ヒストリエについて、その進行速度をわかりやすく説明する方法ないかなぁと思って日本史で考えてみたことがあるのだけれど、大体、戦国時代で例を取るなら、柴田勝家が主人公で賤ケ岳の戦いがメインイベントだというのに、いまだに織田信秀が生きていて、小豆坂の戦いやってるようなもんだからなぁ…。
終わらない。
絶対に終わらない。
あと、ここからは予測というか完全な考察になるのだけれど、エウメネスの背中の傷は、後々に効果として現れてくると思う。
(9巻p.3)
『対比列伝』のエウメネスは、部下にも同僚にも嫌われ過ぎていて、ちょっと普通じゃ考えらんないくらいはぶられている。
普通に、部下とか同僚が協力的だったら、エウメネス朝シリアとか建国できたんだろうな、って思ってしまうほどに嫌われている。
多分、背中の傷を同僚か部下に見られるというエピソードが絶対に起きる。
逃げ傷と勘違いされてしまって、それが故に臆病者であると判断されて、それが嫌われることの要因として出てくるだろうということ。
(2巻p.183)
勇敢な同僚たちに対して、エウメネスはどこか心に距離がある。
多分、その「勇敢な」同僚に臆病者の証である背中の傷を見られたりするのだろうなと僕は妄想している。
(『ワンピース』6巻p.143 背中の傷の例)
ちなみに、『対比列伝』ではマケドニア人ではないという理由だけで執拗に虐められている。

| 演習のねらい |
『ヒストリエ』のエウメネスを論じた本文を、最後の文の後から書き継ぎなさい。 リストは本文とは別の資料である。

| 分析対象データ |
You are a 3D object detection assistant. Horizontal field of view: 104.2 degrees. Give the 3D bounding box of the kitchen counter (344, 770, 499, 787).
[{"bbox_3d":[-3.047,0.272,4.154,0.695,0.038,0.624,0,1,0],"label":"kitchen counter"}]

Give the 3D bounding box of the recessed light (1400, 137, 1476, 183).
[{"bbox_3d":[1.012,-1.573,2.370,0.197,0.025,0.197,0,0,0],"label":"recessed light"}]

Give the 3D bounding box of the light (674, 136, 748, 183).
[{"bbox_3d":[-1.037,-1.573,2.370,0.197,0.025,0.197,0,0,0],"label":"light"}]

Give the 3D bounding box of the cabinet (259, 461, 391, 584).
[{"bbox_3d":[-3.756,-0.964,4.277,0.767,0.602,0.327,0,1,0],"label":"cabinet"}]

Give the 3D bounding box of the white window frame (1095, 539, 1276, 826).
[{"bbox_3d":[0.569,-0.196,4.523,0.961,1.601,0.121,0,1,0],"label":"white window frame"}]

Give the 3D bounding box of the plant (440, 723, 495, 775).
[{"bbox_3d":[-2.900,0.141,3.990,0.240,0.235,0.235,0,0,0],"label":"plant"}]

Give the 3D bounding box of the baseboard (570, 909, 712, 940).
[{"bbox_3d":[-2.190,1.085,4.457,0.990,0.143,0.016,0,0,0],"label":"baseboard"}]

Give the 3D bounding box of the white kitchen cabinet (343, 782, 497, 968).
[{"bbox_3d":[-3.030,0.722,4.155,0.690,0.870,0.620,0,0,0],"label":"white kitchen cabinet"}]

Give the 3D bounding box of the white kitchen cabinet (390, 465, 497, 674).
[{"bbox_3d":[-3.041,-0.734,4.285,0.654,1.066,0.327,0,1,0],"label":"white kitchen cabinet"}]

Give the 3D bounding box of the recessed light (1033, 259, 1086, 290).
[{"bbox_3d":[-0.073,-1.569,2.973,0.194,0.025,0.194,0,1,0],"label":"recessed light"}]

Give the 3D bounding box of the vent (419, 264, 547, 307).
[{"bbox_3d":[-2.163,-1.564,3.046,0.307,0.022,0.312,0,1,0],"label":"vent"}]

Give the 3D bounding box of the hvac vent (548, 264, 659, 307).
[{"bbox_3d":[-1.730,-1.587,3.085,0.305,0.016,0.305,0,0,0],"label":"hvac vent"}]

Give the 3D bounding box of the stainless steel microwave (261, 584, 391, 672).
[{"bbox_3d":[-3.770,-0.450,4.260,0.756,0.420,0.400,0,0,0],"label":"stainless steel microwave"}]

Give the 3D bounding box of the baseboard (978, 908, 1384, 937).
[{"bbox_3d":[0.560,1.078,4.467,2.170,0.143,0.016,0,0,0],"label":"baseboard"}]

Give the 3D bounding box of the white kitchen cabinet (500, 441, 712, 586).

| 解答 |
僕らの感覚だと分かりづらいけれど、マケドニア人とアテネ人だと、普通に言語が違うから、本当に外国人って感覚なのだと思う。
まぁ、いつの段階で北のほうからギリシアに侵略をしたのかという差であって、アテネやスパルタなどより遅くギリシアに到着した集団がマケドニアであって、アテネの植民市であるカルディア出身のエウメネスは、マケドニア人たちにとっては有能であったとしても、範囲の外だったのだろうね。
ただ、そこを物語として良く映すために、色々な配慮というか伏線というかが用意されている。
ただまぁ『対比列伝』の描写だと、嫉妬されているという話なのだけれど。
そういった諸々のことが本編で描かれるのがいつになるのやら。
現状のペースだと、作者が死ぬほうが完結よりはるかに早いのだけれど。
しょうがないね…。
という解説。
一応、表題には意味があって、普通検索するなら「ヒストリエ 考察」だろうから、僕はあくまで解説をしているつもりだけれど考察にした。
ただまぁ、他にヒストリエの考察サイトはいっくらでもあるだろうから、このサイトが引っかかることはないと思う。
まぁ、多少はね?
では。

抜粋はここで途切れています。